The first problem we had was a deviation of the position of sources.
Since the reduction process involves a self-calibration step, the true
positions of sources is not known by definition (the self-calibration
process changes the phase in space, which is equal to a shift
in the Fourier Transform of the
space: the sky position). Only
the relative positions are known. By using a list of very accurately
measured position calibrators, the global shift of the whole field can
be calculated. Extra information is available about sources in
overlapping areas. Since neighboring fields have a strong overlap
(grid points of pointing centres overlap at half halfpower beamwidth)
a lot of information about position differences between pointing
centres can be used to shift the mosaic in a bootstrap method.
Since we now used 4 mosaics which lie next to each other we had a good overview of how well the mosaics were overlapping in terms of accuracy. It turned out that in these fields we had a problem that the overlapping fields from neighboring mosaics were shifted by several arcseconds. Bad positions of one or two position calibrators were ruled out, because this would imply a position difference as function of distance to the calibrator.
At this moment (September 1993) we still haven't traced the cause of the problem yet. A lot of possibilities have been proposed and tested and none of them gave a direct indication. First of all the reduction software was examined.
Somewhere in the code where the different pointings are combined (program MOSCOM in NEWSTAR) an approximation is made for the precession. Errors like these should be small, typically 0.1 arcsec. This is very small compared with the position difference we find. One other option is that the number of position calibrators that are in these mosaics is small compared with earlier low declination fields which didn't show any problem. But if the small number of calibrators is the cause then one would expect that i) large position differences are localized near position calibrators (due to the fact that the position of the calibrator isn't correct, because the centroid at 325 MHz could be different than at 8.4 GHz. This is possible if the source has got a steep spectrum halo which isn't visible at higher frequencies), ii) large position differences are localized far away from position calibrators, because many fields had to be shifted (each with their own small errors) in order to shift that particular field. The differences in positions that we see don't show such a characteristic pattern, so we have doubts about serious problems with this part of the software. A few sources were found to have this property, but the amount of calibrators we have (a few hundred) is so large that this can not be a big effect.

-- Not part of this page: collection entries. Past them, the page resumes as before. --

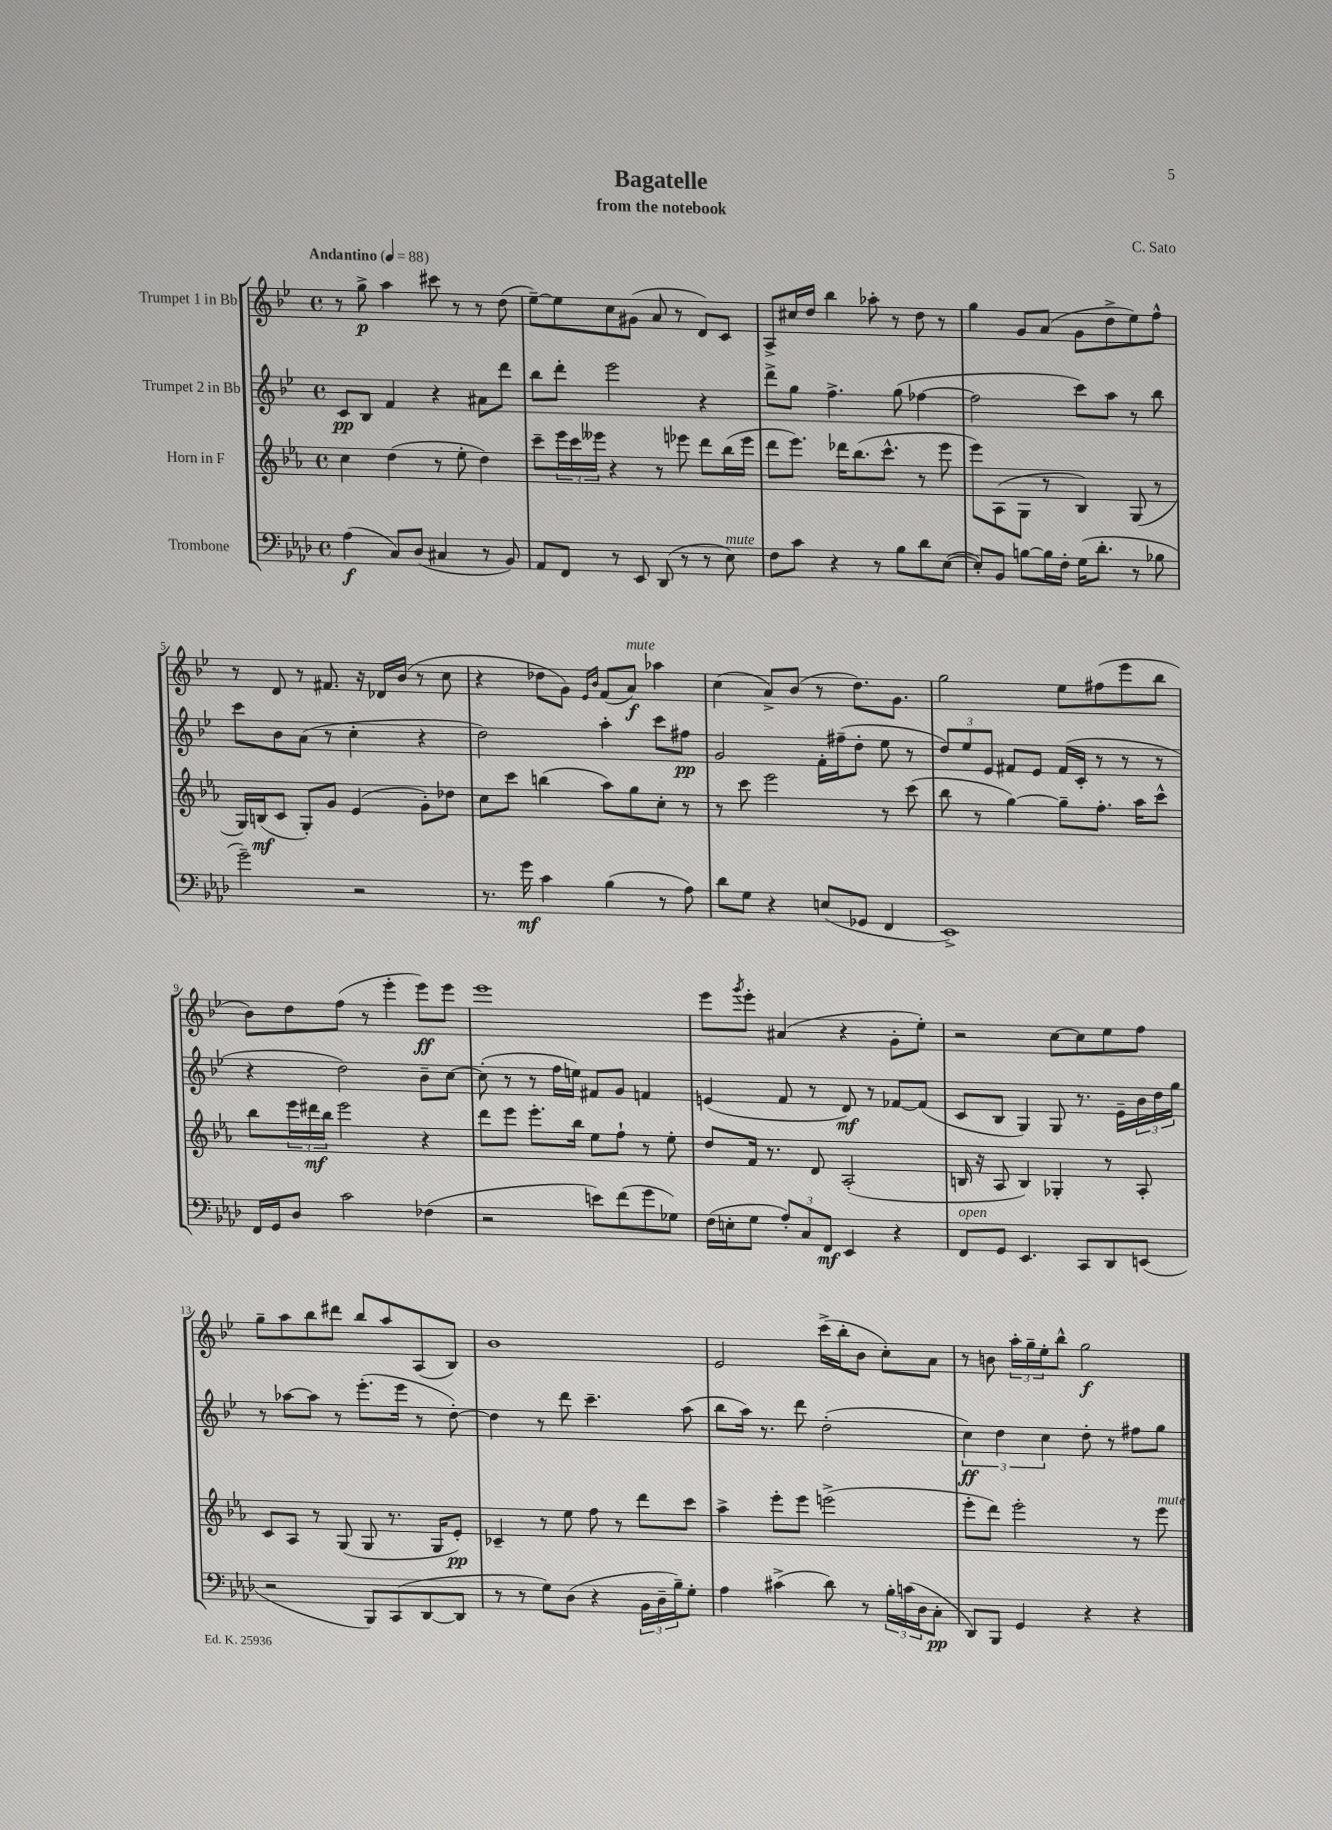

**kern	**dynam	**kern	**dynam	**kern	**dynam	**kern	**dynam
*part4	*part4	*part3	*part3	*part2	*part2	*part1	*part1
*staff4	*staff4	*staff3	*staff3	*staff2	*staff2	*staff1	*staff1
*I"Trombone	*	*I"Horn in F	*	*I"Trumpet 2 in Bb	*	*I"Trumpet 1 in Bb	*
*clefF4	*	*clefG2	*	*clefG2	*	*clefG2	*
*k[b-e-a-d-]	*	*k[b-e-a-]	*	*k[b-e-]	*	*k[b-e-]	*
*M4/4	*	*M4/4	*	*M4/4	*	*M4/4	*
*met(c)	*	*met(c)	*	*met(c)	*	*met(c)	*
*MM88	*	*MM88	*	*MM88	*	*MM88	*
=1	=1	=1	=1	=1	=1	=1	=1
!	!	!	!	!	!	!LO:TX:a:B:t=Andantino	!
(4A-\	f	4cc\	.	8c/L	pp	8r	.
.	.	.	.	8B-/J	.	8gg^\	p
8C/L)	.	(4dd\	.	4f/	.	4aa\	.
(8D-/J	.	.	.	.	.	.	.
4C#X/	.	8r	.	4r	.	8ccc#X\	.
.	.	8ee-'\	.	.	.	8r	.
8r	.	4dd\)	.	8a#X\L	.	8r	.
8BB-/)	.	.	.	8ddd\J	.	(8dd\	.
=2	=2	=2	=2	=2	=2	=2	=2
8AA-/L	.	8ccc~\L	.	8bb-\L	.	[8ee-~\L)	.
8FF/J	.	24eee-\L	.	8ddd'\J	.	8ee-\]	.
.	.	24ccc\	.	.	.	.	.
.	.	24eee--X\JJ	.	.	.	.	.
8r	.	4r	.	2eee-\	.	8cc\	.
8EE-/	.	.	.	.	.	(8g#X\J	.
(8DD-/	.	8r	.	.	.	8a/	.
8r	.	8eee-X\	.	.	.	8r	.
8r	.	8ddd\L	.	4r	.	8d/L)	.
!LO:TX:a:i:t=mute	!	!	!	!	!	!	!
8E-\)	.	(16bb-\L	.	.	.	8c/J	.
.	.	16eee-\JJ	.	.	.	.	.
=3	=3	=3	=3	=3	=3	=3	=3
8F\L	.	8ddd\L	.	8ddd^\L	.	8A^/L	.
8c\J	.	8.eee-\J)	.	8gg\J	.	16cc#X/L	.
.	.	.	.	.	.	16dd/JJ	.
4r	.	.	.	4.ff^\	.	4bb-\	.
.	.	16ddd-X\KL	.	.	.	.	.
.	.	(8.bb-\	.	.	.	.	.
8r	.	.	.	.	.	8aa-X'\	.
.	.	8.ccc^^\J	.	.	.	.	.
8B-\L	.	.	.	(8gg\	.	8r	.
8d-\	.	8r	.	[4ff-X\	.	8dd\	.
([8E-\J	.	8eee-\	.	.	.	8r	.
=4	=4	=4	=4	=4	=4	=4	=4
8E-'/L])	.	8eee-\L)	.	2ff-\]	.	4gg\	.
8BB-/J	.	(8A-\	.	.	.	.	.
[8Bn\L	.	8G\J	.	.	.	8g/L	.
16B\L]	.	8r	.	.	.	(8a/J	.
16F'\JJ	.	.	.	.	.	.	.
(16G\KL	.	4B-/)	.	8ccc\L)	.	8g\L	.
8.d-'\J	.	.	.	.	.	.	.
.	.	.	.	8aa\J	.	8dd^\	.
8r	.	(8G/	.	8r	.	8ee-\)	.
8B-X\	.	8r	.	8bb-\	.	8ff^^\J	.
!!LO:LB:g=z
=5	=5	=5	=5	=5	=5	=5	=5
2g~\)	.	16G/LL)	.	8ccc\L	.	8r	.
.	.	(16Bn/J	mf	.	.	.	.
.	.	8c/J	.	8b-\	.	8d/	.
.	.	8G'/L)	.	(8a\J	.	8r	.
.	.	8g/J	.	8r	.	8.f#X/	.
2r	.	(4e-/	.	4cc'\	.	.	.
.	.	.	.	.	.	16r	.
.	.	.	.	.	.	16d-X/LL	.
.	.	.	.	.	.	(16b-/JJ	.
.	.	8g'\L)	.	4r	.	8r	.
.	.	8dd-X\J	.	.	.	8cc\	.
=6	=6	=6	=6	=6	=6	=6	=6
8.r	.	8cc\L	.	2dd\)	.	4r	.
.	.	8ccc\J	.	.	.	.	.
16g\	mf	.	.	.	.	.	.
4c\	.	(4bbn\	.	.	.	8dd-X\L	.
.	.	.	.	.	.	8g\J)	.
.	.	.	.	.	.	16qqe-/LL	.
.	.	.	.	.	.	16qqb-/JJ	.
(4B-\	.	8aa-\L)	.	4aa'\	.	(8f/L	.
!	!	!	!	!	!	!LO:TX:a:i:t=mute	!
.	.	8gg\	.	.	.	8a/J)	f
8r	.	8cc'\J	.	8ccc\L	.	4aa-X\	.
8A-\)	.	8r	.	8ff#X\J	pp	.	.
=7	=7	=7	=7	=7	=7	=7	=7
8d-\L	.	8r	.	2g/	.	(4cc\	.
8G\J	.	8ccc\	.	.	.	.	.
4r	.	2eee-\	.	.	.	8a^/L)	.
.	.	.	.	.	.	(8b-/J	.
(8En/L	.	.	.	16f'\LL	.	8r	.
.	.	.	.	(16ff#X~\J	.	.	.
8GG-X/J	.	.	.	8dd'\J	.	8.dd\L)	.
4FF/	.	8r	.	8ee-\	.	.	.
.	.	.	.	.	.	8.g\J	.
.	.	(8ccc\	.	8r	.	.	.
=8	=8	=8	=8	=8	=8	=8	=8
1EE-^)	.	8bb-\	.	12dd/L)	.	2gg\	.
.	.	.	.	12ee-/	.	.	.
.	.	8r	.	.	.	.	.
.	.	.	.	12e-/J	.	.	.
.	.	[4gg\)	.	8f#X/L	.	.	.
.	.	.	.	8e-/J	.	.	.
.	.	8gg~\L]	.	(16f#/LL	.	8ee-\L	.
.	.	.	.	16c'/JJ	.	.	.
.	.	8.ff'\J	.	8r	.	(8ff#X\	.
.	.	.	.	8r	.	8eee-\	.
.	.	16aa-\KL	.	.	.	.	.
.	.	8ccc^^\J	.	8r	.	8bb-\J	.
!!LO:LB:g=z
=9	=9	=9	=9	=9	=9	=9	=9
16FF/LL	.	8bb-\L	.	4r	.	8b-\L)	.
16GG/J	.	.	.	.	.	.	.
8D-/J	.	24eee-\L	.	.	.	8dd\	.
.	.	24ddd#X\	mf	.	.	.	.
.	.	24bb-\JJ	.	.	.	.	.
2c\	.	2eee-\	.	2dd\)	.	(8ff\J	.
.	.	.	.	.	.	8r	.
.	.	.	.	.	.	4eee-'\	.
(4F-X\	.	4r	.	8b-~\L	.	8eee-\L)	ff
.	.	.	.	[8cc\J	.	8eee-\J	.
=10	=10	=10	=10	=10	=10	=10	=10
2r	.	8ddd\L	.	(8cc'\]	.	1eee-	.
.	.	8eee-\J	.	8r	.	.	.
.	.	8.eee-'\L	.	8r	.	.	.
.	.	.	.	16ff\LL	.	.	.
.	.	16bb-\Jk	.	16een\JJ)	.	.	.
8en\L)	.	8ee-\L	.	8f#X/L	.	.	.
(8f\	.	8ff`\J	.	8g/J	.	.	.
8g\	.	8r	.	4fn/	.	.	.
8G-X\J)	.	8ee-'\	.	.	.	.	.
=11	=11	=11	=11	=11	=11	=11	=11
(16F\LL	.	8dd/L	.	(4en/	.	8eee-\L	.
16En'\J	.	.	.	.	.	.	.
.	.	.	.	.	.	8qggg/	.
8G\J	.	16f/Jk	.	.	.	8eee-'\J	.
.	.	8.r	.	.	.	.	.
12A-'/L)	.	.	.	8f/	.	(4a#X/	.
12C/	.	.	.	.	.	.	.
.	.	8d/	.	8r	.	.	.
12FF/J	mf	.	.	.	.	.	.
4EE-/	.	(2A-'/	.	8d/)	mf	4r	.
.	.	.	.	8r	.	.	.
4r	.	.	.	[8f-X/L	.	8g'\L	.
.	.	.	.	(8f-/J]	.	8ee-'\J)	.
=12	=12	=12	=12	=12	=12	=12	=12
!LO:TX:a:i:t=open	!	!	!	!	!	!	!
8FF/L	.	16Bn/	.	8c/L	.	2r	.
.	.	16r	.	.	.	.	.
8GG/J	.	8A-/	.	8B-/J	.	.	.
4.EE-/	.	4B/)	.	4G/)	.	.	.
.	.	4G-X'/	.	8G/	.	[8cc\L	.
8CC/L	.	.	.	8.r	.	8cc\]	.
8DD-/	.	8r	.	.	.	8ee-\	.
.	.	.	.	16e-~\LL	.	.	.
(8EEn/J	.	8A-'/	.	24b-\	.	8ff\J	.
.	.	.	.	24dd\	.	.	.
.	.	.	.	24gg\JJ	.	.	.
!!LO:LB:g=z
=13	=13	=13	=13	=13	=13	=13	=13
2r	.	8c/L	.	8r	.	8gg~\L	.
.	.	8A-/J	.	[8aa-X\L	.	8aa\	.
.	.	8r	.	8aa-\J]	.	8bb-\	.
.	.	(8G/	.	8r	.	8ddd#X\J	.
8BBB-/L)	.	8G/	.	(8.eee-'\L	.	8bb-/L	.
(8CC/	.	8.r	.	.	.	8aa/	.
.	.	.	.	16eee-\Jk	.	.	.
[8DD-/	.	.	.	8r	.	(8A/	.
.	.	16G/KL	.	.	.	.	.
8DD-/J]	.	8e-'/J)	pp	[8dd'\)	.	8B-/J)	.
=14	=14	=14	=14	=14	=14	=14	=14
8r	.	4c-X~/	.	4dd\]	.	1b-	.
8r	.	.	.	.	.	.	.
8G\L)	.	8r	.	8r	.	.	.
(8D-\J	.	8ee-\	.	8ddd\	.	.	.
4r	.	8ff\	.	4.ccc~\	.	.	.
.	.	8r	.	.	.	.	.
24BB-\LL	.	8ddd\L	.	.	.	.	.
24D-~\	.	.	.	.	.	.	.
24B-~\J)	.	.	.	.	.	.	.
8G'\J	.	8ccc\J	.	(8aa\	.	.	.
=15	=15	=15	=15	=15	=15	=15	=15
4A-\	.	4aa-^\	.	8bb-\L	.	2e-/	.
.	.	.	.	16aa\Jk)	.	.	.
.	.	.	.	8.r	.	.	.
(4c#X^\	.	8eee-'\L	.	.	.	.	.
.	.	8eee-\J	.	8ddd\	.	.	.
8d-\)	.	(2eeen^\	.	(2dd'\	.	(16ccc^\LL	.
.	.	.	.	.	.	16bb-'\J	.
8r	.	.	.	.	.	8b-\J	.
24B-'\LL	.	.	.	.	.	8cc'\L)	.
(24cn\	.	.	.	.	.	.	.
24D-\J	.	.	.	.	.	.	.
8C'\J	pp	.	.	.	.	8a\J	.
=16	=16	=16	=16	=16	=16	=16	=16
8DD-/L)	.	8eee-'\L	.	6cc\)	ff	8r	.
8BBB-/J	.	8ddd\J)	.	.	.	8bn\	.
.	.	.	.	6dd\	.	.	.
4GG/	.	2eee-'\	.	.	.	24aa'\LL	.
.	.	.	.	.	.	24gg~\	.
.	.	.	.	6cc\	.	24ee-'\J	.
.	.	.	.	.	.	8bb-^^\J	.
4r	.	.	.	8dd'\	.	2gg\	f
.	.	.	.	8r	.	.	.
4r	.	8r	.	8ff#X\L	.	.	.
!	!	!LO:TX:a:i:t=mute	!	!	!	!	!
.	.	8eee-\	.	8gg\J	.	.	.
==	==	==	==	==	==	==	==
*-	*-	*-	*-	*-	*-	*-	*-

There are two ways how we can test the calibrator quality. We can observe the calibrators ourselves with the WSRT at 21 cm, to get a more realistic idea of the centroid of the source (steep spectrum halos should be picked up at that wavelength), or we can calculate back from the optical identifications what the true positions should have been. This last step requires significant processing time (especially on the Leiden part, since fields have to be processed twice to get the correct answer). It's all right to do this one or twice, but not as a standard way for the whole survey. The first option naturally requires more observation time, although it's not that bad. With about two weeks of WSRT observations we could observe thousands of calibrators, so basically each pointing centre should contain one calibrator. Since each pointing centre with a calibrator in it should be shifted correctly without the building up of errors this should be a good option.
Also the reduction software was checked, to see if it was a bug in the program or a wrong algorithm. Although the program has one part where the positions of sources is calculated in a quick and not very accurate way, this can only account for an error in position of about 0.1''.
As a result of this the maps that are transported to Leiden are not the final frames (6 by 6 degrees maps, centred on the new PSS plates positions), but they are the mosaics (about 10 by 14 degrees). These maps are noisy at the edges, because they are not combined with neighboring mosaics. As a result only fields that are away from the edges can be cut out and processed. The processing software can only handle 1024 by 1024 maps with a smooth noise background (The new software written in IDL solved this problem). Since only a general noise level can be specified and not a local noise level, the procedure would detect noise as true emission if we take a field with a high noise level at the edge. This of course limits the area within the Mini Survey by some amount, but it still gives an acceptable amount of sources, even though the overlap has become smaller.